Nach dem eindeutigen Wortlaut von § 11 Abs. 1 Satz 1 SGB II ist eine Witwenrente bei der Prüfung der Bedürftigkeit als Einkommen anzurechnen, denn als Einkommen zu berücksichtigen sind "Einnahmen in Geld oder Geldeswert mit Ausnahme der Leistungen nach diesem Buch (dem SGB II), der Grundrente nach dem Bundesversorgungsgesetz und nach den Gesetzen, die eine entsprechende Anwendung des Bundesversorgungsgesetzes vorsehen und der Renten oder Beihilfen, die nach dem Bundesentschädigungsgesetz für Schaden an Leben sowie an Körper oder Gesundheit erbracht werden, bis zur Höhe der vergleichbaren Grundrente nach dem Bundesversorgungsgesetz". Die Klägerin bezieht eine Witwenrente nach ihrem verstorbenen Ehemann gemäß § 46 SGB VI und keine der in § 11 Abs. 1 Satz 1 aufgeführten Leistungen, insbesondere keine – wie irrig behauptet – Grundrente nach dem Bundesversorgungsgesetz ("Gesetz über die Versorgung der Opfer des Krieges"). In Zusammenhang mit der Anrechenbarkeit der Berufsunfähigkeitsrente als Einkommen hat der Senat bereits hervorgehoben, dass kein Verstoß gegen das Grundgesetz erkennbar ist, vor allem im Hinblick auf die besondere Zweckrichtung der in § 11 Abs. 1 Satz 1 SGB II genannten Leistungen, die nicht als Einkommen angesehen werden sollen; hieran hält der Senat auch im vorliegenden Zusammenhang fest (vgl. Beschluss vom 18. September 2006, L 5 AS 1011/05). Mit den von der Berücksichtigung als Einkommen ausgenommenen Renten nach dem Bundesversorgungsgesetz oder dem Bundesentschädigungsgesetz werden andere Zwecke verfolgt als mit einer Rente nach dem SGB VI. Die Rente nach dem Bundesversorgungsgesetz ist zum Ausgleich von Schäden bestimmt, für die die Allgemeinheit eine besondere Verantwortung trägt. Sie dient vor allem der Deckung eines schädigungsbedingten Mehrbedarfs, der durch die Leistungen zur Sicherung des Lebensunterhaltes nicht abgedeckt ist, und der Abgeltung immateriellen Schadens. Renten und Beihilfen nach dem Bundesentschädigungsgesetz schließlich werden für Schäden an Leben sowie Körper oder Gesundheit an Opfer nationalsozialistischer Verfolgung erbracht. Hiermit ist die Witwenrente nicht vergleichbar.

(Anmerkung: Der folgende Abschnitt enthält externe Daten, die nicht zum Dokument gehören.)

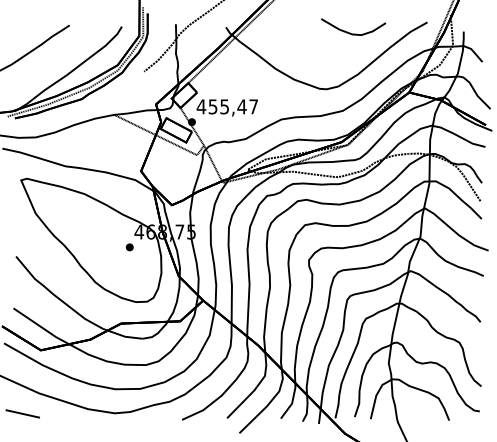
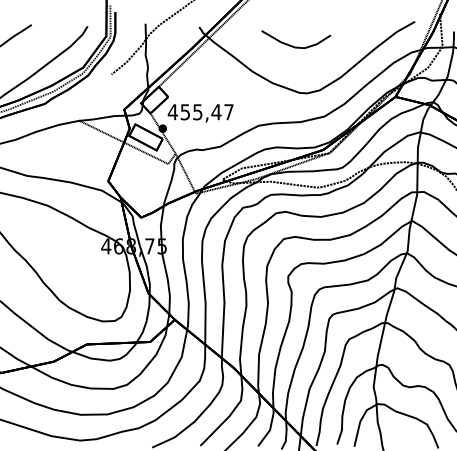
part: (350, 32) -> (292, 45), moved
part: (129, 247) -> (95, 262), removed

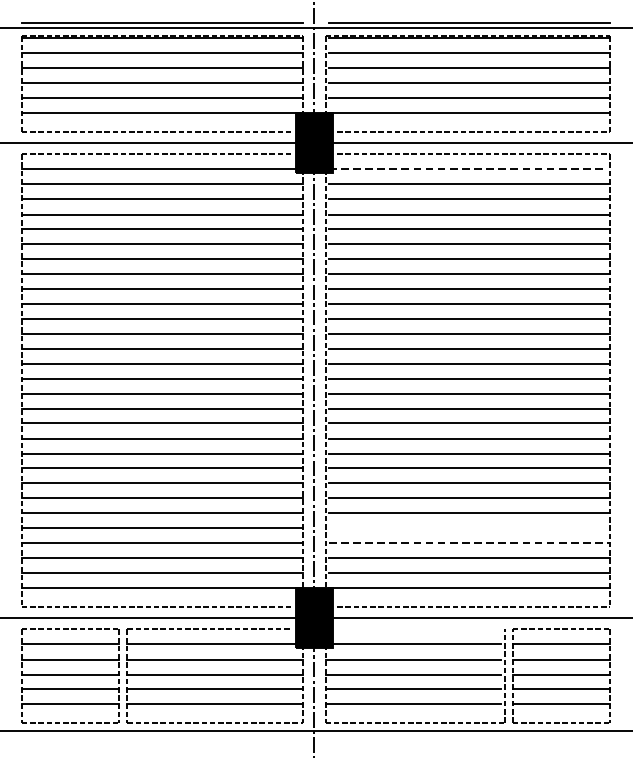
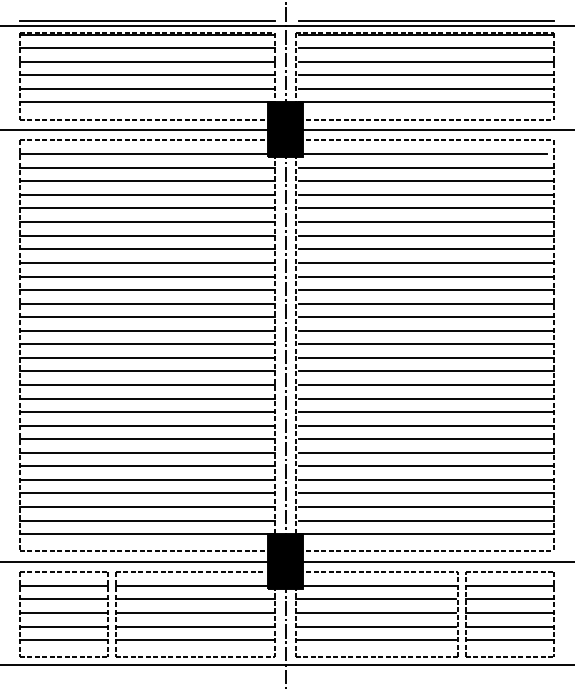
line: (466, 168) -> (423, 153), dashed -> solid
line: (469, 528) -> (426, 480), added
line: (469, 542) -> (426, 493), dashed -> solid
line: (421, 629) -> (382, 572), added

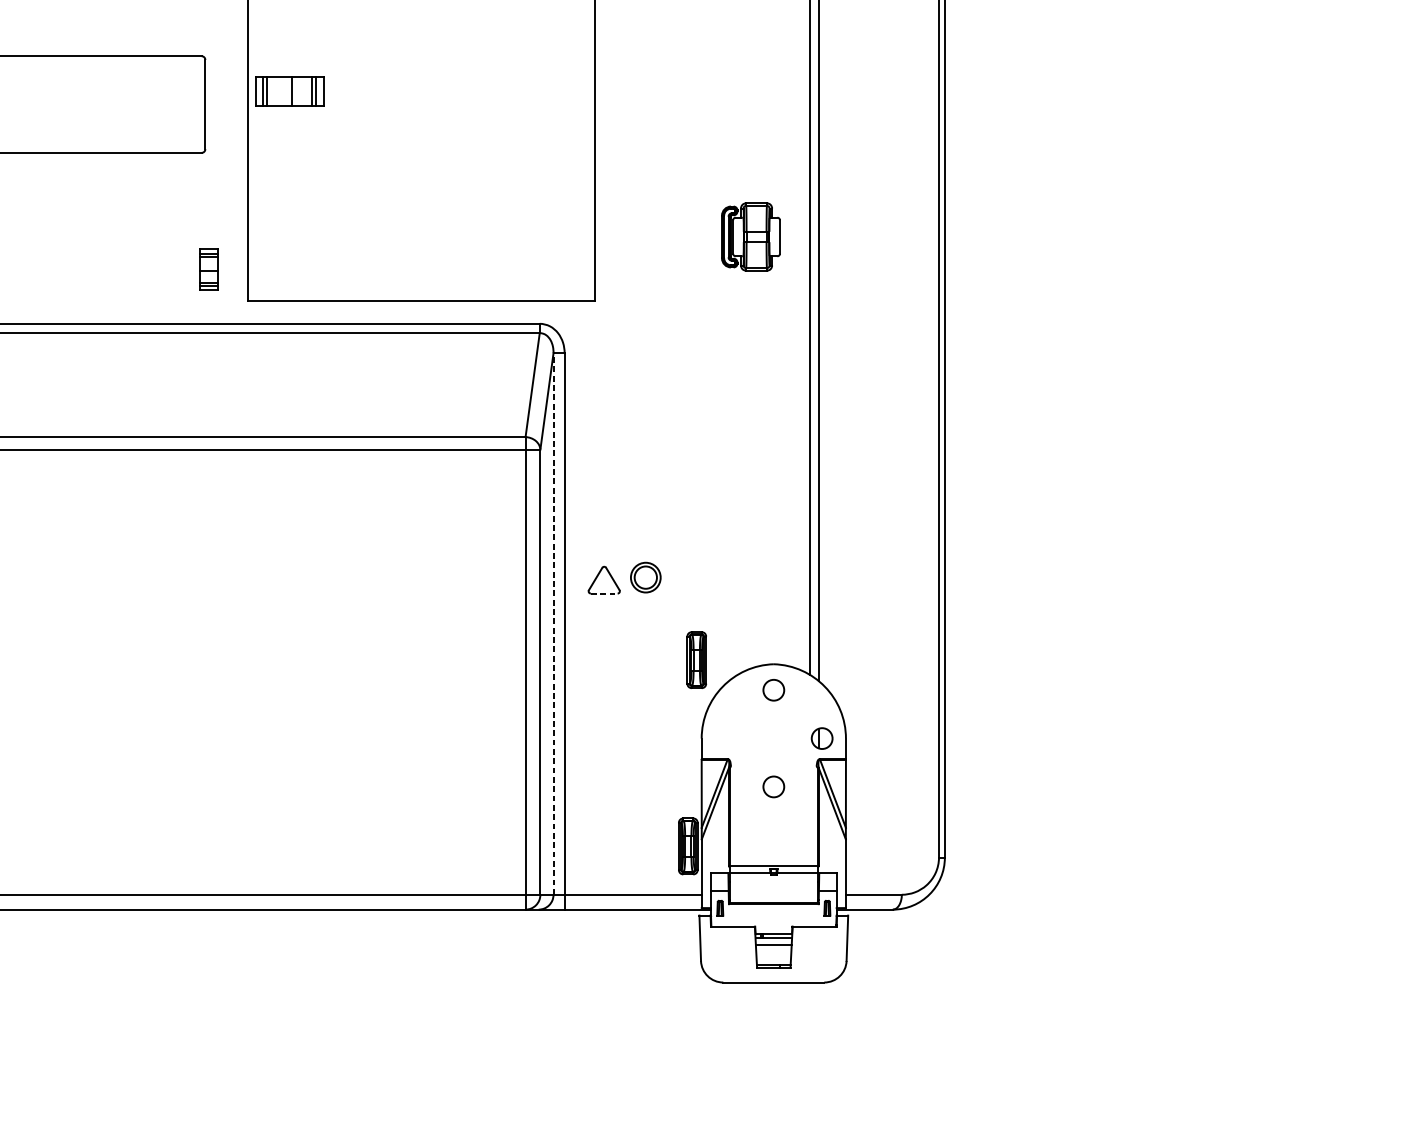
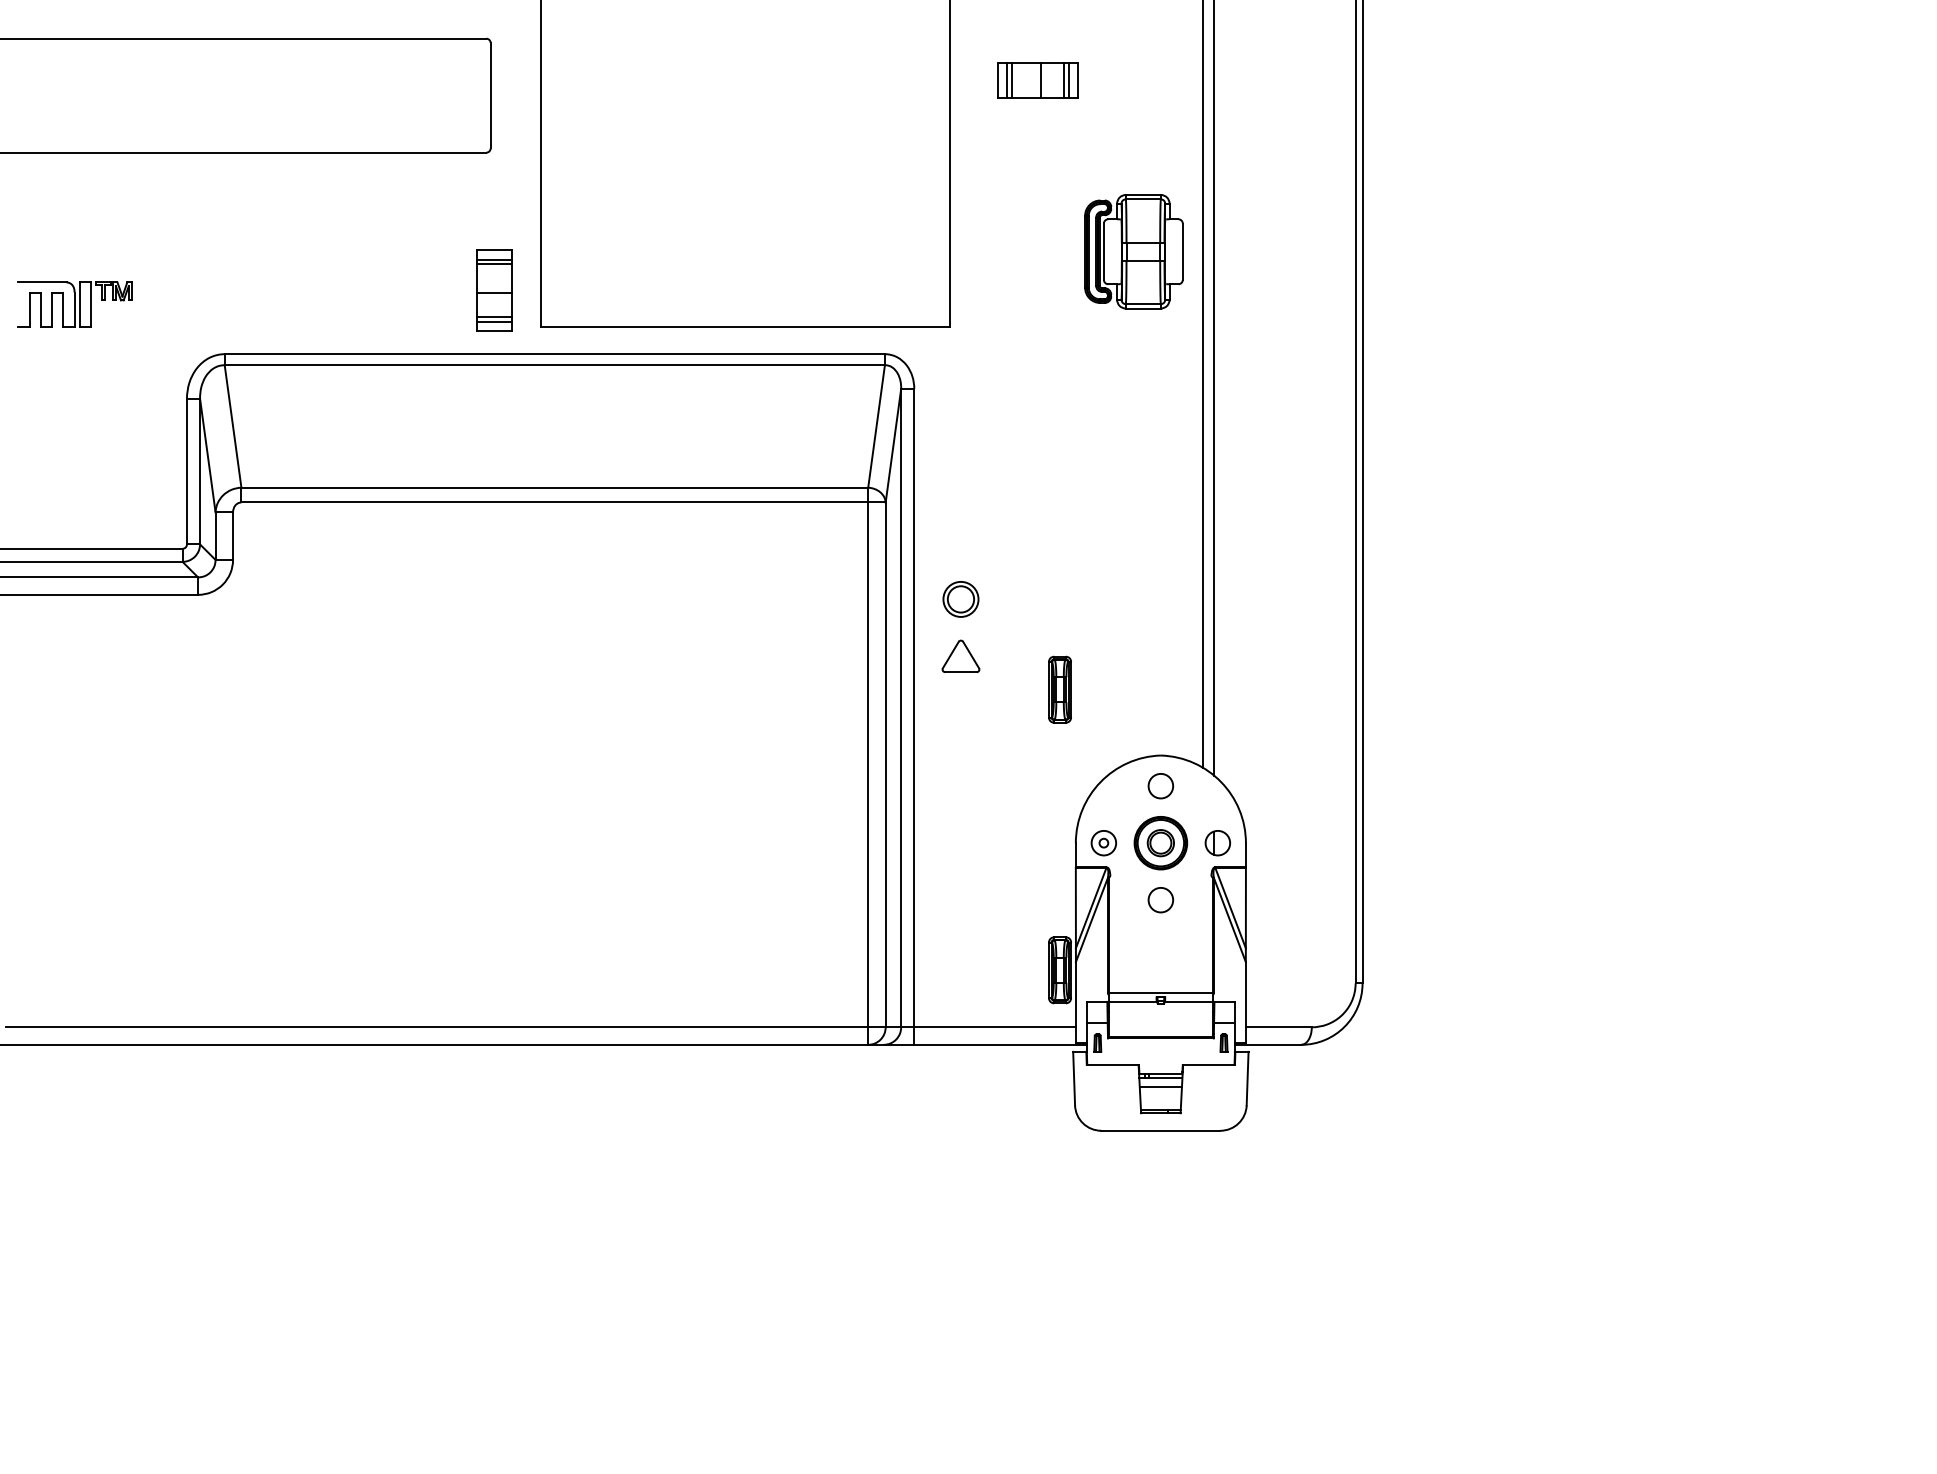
part: (289, 91) -> (1037, 80), moved
part: (750, 236) -> (1133, 251), size x1.43
part: (208, 269) -> (494, 290), size x1.67
part: (645, 577) -> (960, 599), moved
line: (603, 593) -> (960, 672), dashed -> solid
line: (553, 623) -> (901, 707), dashed -> solid
part: (696, 659) -> (1059, 689), moved
part: (725, 738) -> (1103, 843), added
part: (773, 738) -> (1160, 843), added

Auch im Übrigen bestehen keine Bedenken an der Berechnung der von der Klägerin zu beanspruchenden Leistungen. Die Berufung konnte daher keinen Erfolg haben.

Die Kostenentscheidung beruht auf § 193 SGG.

Die Revision ist nicht zuzulassen, weil Gründe hierfür nach § 160 Abs. 1 Nr. 1 und 2 SGG nicht vorliegen.